DETROIT - In a big new Internet push, Visteon Automotive Systems is selling aftermarket electronics equipment directly to online shoppers and is buying parts from suppliers at global Web-based auctions.
This week, Visteon will begin Web sales of aftermarket video systems, navigation devices and CD changers in the Chicago area.
Online shoppers can choose to have the electronics installed at Ford Motor Co. dealerships or at their homes. The program is expected to roll out nationally next month.
Visteon also might set up an aftermarket trading company to sell parts made by other companies on its consumer Web site. The Ford parts unit wants to use the Internet as its chief means of doubling its $1 billion aftermarket sales by 2002.
'There's really no limit to what you could put out there,' said Dave Bent, chief information officer for Visteon.
TAKING ON THE TITANS
Visteon's move into Web retailing brings it into direct competition with major aftermarket players in the mobile electronics industry such as Sony, Alpine and Pioneer. Visteon is a major supplier of original-equipment electronics for body hardware, audio, information systems and security.
The Dearborn, Mich., supplier wants a bigger piece of the market for automotive audio and information systems. That market is expected to grow 4 percent to $8.5 billion this year, according to the Consumer Electronics Manufacturers Association.
Suppliers also will see big changes wrought by eVisteon, the company's new electronic commerce strategy.
Last week, Visteon held its first Web-based parts auction, putting an estimated $150 million in supply contracts for printed circuit boards up for grabs.
Seventeen suppliers from Europe, North America, Latin America and Asia - some of them new to the auto industry - bid against each other for 90 minutes as Kim Marslender, a purchasing manager, orchestrated the auction from her computer screen.
Visteon pre-qualified the suppliers; company purchasers will make follow-up factory visits before Visteon signs its circuit board contracts later this year.

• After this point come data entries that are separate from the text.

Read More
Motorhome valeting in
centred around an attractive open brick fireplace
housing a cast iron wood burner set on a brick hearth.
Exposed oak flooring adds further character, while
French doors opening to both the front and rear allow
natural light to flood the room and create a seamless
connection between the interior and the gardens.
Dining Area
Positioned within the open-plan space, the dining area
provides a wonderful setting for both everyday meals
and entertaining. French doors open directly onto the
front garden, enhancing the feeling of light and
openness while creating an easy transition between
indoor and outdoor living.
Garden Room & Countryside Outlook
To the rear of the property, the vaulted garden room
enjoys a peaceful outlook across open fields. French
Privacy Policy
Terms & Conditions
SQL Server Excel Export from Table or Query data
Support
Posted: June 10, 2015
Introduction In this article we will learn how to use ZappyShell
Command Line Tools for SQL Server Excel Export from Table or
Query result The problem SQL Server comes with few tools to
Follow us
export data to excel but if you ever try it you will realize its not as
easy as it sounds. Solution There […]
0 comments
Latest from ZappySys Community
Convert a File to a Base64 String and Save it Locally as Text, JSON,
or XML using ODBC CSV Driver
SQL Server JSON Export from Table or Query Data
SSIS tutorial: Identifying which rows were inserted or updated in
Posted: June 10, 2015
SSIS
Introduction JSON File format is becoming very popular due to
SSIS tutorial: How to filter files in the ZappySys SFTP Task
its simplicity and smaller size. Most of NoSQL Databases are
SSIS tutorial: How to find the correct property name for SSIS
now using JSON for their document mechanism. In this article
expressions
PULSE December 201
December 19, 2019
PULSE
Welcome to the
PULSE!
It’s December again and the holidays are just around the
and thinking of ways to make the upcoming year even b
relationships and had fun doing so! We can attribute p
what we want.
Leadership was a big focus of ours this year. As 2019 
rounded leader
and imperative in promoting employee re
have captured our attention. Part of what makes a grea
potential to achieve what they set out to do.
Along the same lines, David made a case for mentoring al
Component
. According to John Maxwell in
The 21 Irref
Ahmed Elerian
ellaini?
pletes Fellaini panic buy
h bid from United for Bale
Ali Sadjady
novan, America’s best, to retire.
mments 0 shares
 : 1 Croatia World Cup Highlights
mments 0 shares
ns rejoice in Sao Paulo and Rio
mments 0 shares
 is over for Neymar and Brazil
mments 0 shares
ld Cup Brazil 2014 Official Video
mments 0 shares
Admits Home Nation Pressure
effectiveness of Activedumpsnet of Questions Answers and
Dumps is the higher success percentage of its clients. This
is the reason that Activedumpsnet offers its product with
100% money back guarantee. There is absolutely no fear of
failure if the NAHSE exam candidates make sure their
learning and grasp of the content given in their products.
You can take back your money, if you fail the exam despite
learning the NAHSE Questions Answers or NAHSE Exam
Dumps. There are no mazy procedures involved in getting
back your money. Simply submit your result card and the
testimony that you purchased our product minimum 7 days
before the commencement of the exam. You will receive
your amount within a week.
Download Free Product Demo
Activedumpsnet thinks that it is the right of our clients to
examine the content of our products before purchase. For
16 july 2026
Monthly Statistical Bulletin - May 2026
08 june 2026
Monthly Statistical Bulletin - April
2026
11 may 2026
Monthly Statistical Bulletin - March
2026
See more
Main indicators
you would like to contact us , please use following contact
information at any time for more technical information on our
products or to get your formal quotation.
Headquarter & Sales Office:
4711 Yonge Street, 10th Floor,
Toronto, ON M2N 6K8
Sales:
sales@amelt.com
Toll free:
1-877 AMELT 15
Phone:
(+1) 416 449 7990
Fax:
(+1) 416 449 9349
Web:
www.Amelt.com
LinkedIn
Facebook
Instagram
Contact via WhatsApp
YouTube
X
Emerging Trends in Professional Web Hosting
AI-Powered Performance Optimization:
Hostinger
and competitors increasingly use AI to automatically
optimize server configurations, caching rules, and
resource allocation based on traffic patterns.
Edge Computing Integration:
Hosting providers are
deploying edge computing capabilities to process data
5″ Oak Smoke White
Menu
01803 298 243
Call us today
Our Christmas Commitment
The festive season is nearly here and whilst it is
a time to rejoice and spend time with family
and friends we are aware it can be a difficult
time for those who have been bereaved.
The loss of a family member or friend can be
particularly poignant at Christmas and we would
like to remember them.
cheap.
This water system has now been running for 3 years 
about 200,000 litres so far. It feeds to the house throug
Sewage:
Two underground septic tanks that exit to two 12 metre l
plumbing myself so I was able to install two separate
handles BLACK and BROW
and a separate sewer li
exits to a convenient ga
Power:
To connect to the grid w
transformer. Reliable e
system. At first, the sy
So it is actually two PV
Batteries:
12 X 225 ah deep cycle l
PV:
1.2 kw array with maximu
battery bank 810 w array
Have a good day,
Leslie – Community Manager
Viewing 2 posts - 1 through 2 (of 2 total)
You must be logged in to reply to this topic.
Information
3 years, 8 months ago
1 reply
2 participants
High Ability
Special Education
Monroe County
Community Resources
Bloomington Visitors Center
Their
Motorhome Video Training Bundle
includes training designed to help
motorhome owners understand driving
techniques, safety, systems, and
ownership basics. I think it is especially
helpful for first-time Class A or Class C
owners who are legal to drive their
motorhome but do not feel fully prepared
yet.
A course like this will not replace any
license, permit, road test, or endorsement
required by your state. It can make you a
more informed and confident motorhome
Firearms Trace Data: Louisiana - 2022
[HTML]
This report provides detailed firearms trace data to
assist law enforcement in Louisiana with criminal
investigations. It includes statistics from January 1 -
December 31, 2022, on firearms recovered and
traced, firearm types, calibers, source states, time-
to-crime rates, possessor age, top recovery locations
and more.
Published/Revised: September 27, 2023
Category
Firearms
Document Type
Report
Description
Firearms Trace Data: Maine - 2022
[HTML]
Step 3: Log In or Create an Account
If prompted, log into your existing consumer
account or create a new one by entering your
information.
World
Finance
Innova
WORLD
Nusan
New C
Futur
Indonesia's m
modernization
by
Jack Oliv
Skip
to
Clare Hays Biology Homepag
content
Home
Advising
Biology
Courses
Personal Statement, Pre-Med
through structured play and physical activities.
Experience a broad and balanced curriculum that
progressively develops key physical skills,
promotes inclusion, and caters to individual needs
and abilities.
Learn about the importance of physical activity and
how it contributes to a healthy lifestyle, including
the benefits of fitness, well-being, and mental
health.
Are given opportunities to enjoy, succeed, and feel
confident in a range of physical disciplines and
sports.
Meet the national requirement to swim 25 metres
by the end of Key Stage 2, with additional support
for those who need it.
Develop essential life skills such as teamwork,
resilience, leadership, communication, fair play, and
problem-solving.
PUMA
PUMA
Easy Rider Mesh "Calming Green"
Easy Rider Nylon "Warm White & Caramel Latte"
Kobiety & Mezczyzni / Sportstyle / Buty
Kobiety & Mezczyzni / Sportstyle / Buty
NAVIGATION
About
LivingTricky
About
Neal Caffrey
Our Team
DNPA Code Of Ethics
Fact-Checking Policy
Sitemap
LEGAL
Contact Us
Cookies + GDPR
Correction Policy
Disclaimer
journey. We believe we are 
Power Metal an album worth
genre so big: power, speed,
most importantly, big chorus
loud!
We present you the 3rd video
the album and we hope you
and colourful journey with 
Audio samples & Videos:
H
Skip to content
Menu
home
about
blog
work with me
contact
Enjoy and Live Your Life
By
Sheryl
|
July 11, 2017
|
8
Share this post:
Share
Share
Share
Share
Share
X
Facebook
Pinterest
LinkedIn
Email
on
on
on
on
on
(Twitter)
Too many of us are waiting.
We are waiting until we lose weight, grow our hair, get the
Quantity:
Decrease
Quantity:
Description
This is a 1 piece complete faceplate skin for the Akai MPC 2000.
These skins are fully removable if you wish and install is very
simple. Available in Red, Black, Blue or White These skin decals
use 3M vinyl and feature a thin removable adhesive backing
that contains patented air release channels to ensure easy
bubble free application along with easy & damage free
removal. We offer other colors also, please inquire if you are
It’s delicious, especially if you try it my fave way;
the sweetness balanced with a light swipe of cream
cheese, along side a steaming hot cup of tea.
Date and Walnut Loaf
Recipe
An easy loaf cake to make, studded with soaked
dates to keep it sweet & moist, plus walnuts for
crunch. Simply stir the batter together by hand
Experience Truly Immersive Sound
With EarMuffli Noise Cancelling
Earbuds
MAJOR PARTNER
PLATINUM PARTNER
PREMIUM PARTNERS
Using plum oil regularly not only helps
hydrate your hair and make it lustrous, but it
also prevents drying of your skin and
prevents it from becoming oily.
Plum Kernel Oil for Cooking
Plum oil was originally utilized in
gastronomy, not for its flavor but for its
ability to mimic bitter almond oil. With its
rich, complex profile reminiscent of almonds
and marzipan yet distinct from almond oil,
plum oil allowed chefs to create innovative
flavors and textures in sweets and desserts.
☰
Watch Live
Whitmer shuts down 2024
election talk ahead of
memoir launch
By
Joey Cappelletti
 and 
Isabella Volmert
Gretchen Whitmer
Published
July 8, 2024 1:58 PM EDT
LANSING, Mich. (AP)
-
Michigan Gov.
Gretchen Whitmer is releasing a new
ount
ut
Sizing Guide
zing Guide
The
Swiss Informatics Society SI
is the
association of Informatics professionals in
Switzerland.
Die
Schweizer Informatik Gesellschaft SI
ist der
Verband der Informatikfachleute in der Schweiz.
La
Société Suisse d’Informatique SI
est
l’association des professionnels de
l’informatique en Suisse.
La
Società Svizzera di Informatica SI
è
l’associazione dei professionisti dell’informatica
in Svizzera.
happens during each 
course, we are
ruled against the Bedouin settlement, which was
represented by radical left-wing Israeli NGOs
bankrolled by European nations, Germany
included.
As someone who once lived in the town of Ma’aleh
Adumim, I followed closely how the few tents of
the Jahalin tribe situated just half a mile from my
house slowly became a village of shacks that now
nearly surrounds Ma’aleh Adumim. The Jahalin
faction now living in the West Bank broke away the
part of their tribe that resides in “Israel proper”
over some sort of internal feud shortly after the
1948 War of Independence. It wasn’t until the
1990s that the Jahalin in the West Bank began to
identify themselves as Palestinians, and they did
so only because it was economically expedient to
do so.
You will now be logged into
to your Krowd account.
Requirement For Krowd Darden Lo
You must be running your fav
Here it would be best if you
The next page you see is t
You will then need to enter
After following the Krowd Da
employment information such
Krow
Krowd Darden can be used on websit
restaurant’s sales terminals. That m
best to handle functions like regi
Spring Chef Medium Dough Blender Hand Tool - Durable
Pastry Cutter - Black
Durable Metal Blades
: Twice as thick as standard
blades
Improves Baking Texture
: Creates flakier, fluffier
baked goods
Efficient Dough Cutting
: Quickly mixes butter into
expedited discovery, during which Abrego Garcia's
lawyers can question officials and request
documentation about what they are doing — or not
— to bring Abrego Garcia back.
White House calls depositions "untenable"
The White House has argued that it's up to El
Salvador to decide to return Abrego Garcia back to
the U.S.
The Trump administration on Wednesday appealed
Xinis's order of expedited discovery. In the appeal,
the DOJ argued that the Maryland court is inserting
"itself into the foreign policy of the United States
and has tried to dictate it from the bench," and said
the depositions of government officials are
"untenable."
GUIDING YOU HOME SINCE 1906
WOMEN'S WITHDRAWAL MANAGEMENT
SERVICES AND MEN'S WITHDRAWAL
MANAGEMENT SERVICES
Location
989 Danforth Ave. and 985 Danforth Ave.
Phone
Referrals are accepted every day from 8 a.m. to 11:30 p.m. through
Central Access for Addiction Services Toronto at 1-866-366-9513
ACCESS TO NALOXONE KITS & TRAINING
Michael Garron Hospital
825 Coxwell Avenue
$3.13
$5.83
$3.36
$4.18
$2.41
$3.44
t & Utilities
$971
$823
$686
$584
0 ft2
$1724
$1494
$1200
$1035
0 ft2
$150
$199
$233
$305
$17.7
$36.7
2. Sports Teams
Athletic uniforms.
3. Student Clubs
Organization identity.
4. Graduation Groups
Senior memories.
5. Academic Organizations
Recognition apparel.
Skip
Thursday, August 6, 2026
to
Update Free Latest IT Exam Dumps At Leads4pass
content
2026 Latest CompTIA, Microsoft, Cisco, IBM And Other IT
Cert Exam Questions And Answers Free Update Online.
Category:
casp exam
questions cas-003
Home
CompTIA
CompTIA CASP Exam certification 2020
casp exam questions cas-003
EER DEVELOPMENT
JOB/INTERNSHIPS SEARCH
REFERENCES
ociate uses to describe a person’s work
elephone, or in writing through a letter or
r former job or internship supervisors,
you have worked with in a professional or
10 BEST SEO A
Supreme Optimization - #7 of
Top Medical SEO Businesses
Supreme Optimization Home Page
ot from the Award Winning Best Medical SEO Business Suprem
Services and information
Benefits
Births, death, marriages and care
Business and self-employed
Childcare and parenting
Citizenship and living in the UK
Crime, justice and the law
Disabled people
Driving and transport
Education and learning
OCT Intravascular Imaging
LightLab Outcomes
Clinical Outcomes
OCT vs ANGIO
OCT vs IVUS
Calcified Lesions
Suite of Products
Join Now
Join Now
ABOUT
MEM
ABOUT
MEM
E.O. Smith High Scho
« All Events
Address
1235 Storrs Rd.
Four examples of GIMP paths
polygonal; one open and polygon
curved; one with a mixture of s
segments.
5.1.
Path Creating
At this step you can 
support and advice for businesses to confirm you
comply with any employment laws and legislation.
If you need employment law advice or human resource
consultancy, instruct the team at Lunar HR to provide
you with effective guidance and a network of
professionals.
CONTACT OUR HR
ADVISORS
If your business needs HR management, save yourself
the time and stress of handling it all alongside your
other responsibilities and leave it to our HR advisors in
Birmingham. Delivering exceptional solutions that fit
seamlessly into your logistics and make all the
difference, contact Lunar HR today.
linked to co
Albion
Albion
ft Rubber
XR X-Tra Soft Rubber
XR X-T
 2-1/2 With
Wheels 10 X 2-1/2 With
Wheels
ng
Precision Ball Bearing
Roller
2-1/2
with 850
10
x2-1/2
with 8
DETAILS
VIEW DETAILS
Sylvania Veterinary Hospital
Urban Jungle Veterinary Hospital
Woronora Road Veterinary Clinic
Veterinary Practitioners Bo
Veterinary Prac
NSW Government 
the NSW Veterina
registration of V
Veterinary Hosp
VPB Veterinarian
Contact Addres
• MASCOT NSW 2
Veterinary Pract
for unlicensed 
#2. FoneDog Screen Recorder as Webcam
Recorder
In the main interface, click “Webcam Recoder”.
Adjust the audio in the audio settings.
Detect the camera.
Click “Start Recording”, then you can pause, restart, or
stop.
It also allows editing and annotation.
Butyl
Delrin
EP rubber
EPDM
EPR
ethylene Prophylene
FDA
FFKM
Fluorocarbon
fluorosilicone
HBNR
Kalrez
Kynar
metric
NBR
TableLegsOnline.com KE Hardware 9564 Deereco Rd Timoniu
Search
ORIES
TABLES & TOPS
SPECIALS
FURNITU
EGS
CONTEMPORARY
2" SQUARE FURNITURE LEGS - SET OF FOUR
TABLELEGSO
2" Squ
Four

Of the 17 suppliers that took part in the bidding, six had no previous business with Visteon.
The company declined to identify the bidders or discuss how much lower prices were driven by the online auction format. However, Marslender said the Web auction gives Visteon a much more accurate and timely sense of market prices.
Some current Visteon suppliers will lose business, she acknowledged.
'It's really going to change the way purchasing is run,' Marslender said. 'We're getting a little smarter, a little wiser.'
Using the Web to buy parts also elevates bidding activity to a global scale. Visteon was pleased to see Asian electronics companies in the auction because many are slashing prices on their products to cope with struggling economies in home markets.
Visteon plans to mount several more Web auctions for undisclosed commodity parts later this year. The company buys $8.5 billion in parts and supplies annually.
General Motors also has been buying parts via direct computer links to suppliers for about a year. Currently, GM makes 15 to 20 buys a month from suppliers with the help of a private online network. On Aug. 10, GM announced it would remake itself as an Internet company and expand vehicle communications with a new business unit called e-GM.
A total re-engineering of Visteon's computer infrastructure -designed with a possible spin-off from Ford in mind - has been in the works for more than a year.
Electronic commerce will help Visteon achieve its goal of expanding sales outside of Ford, Bent said.
Non-Ford customers currently account for 9 percent of Visteon' $18 billion in sales. Visteon wants to expand that business to at least 20 percent by 2002.
During the next three years, the eVisteon electronic commerce program will spread throughout the company's original-equipment business, a global network of 77 manufacturing plants and joint venture operations.
The company is using business management software from SAP AG, e-commerce tools from Sun Microsystems Inc. and Netscape browser software from America Online Inc.
Software for the printed circuit board auction was supplied by A.T. Kearney Inc.
Earlier this month, Visteon began moving business customers at its Carlite Automotive Glass unit to the Web. Aftermarket glass installers that once depended on the telephone and fax now may use a Web connection to order Visteon replacement windows from an online catalog.
By combining internal systems with Web connections to the marketplace, Bent said, Visteon is creating a new 'digital nervous system' that will be much more responsive to its customers and suppliers.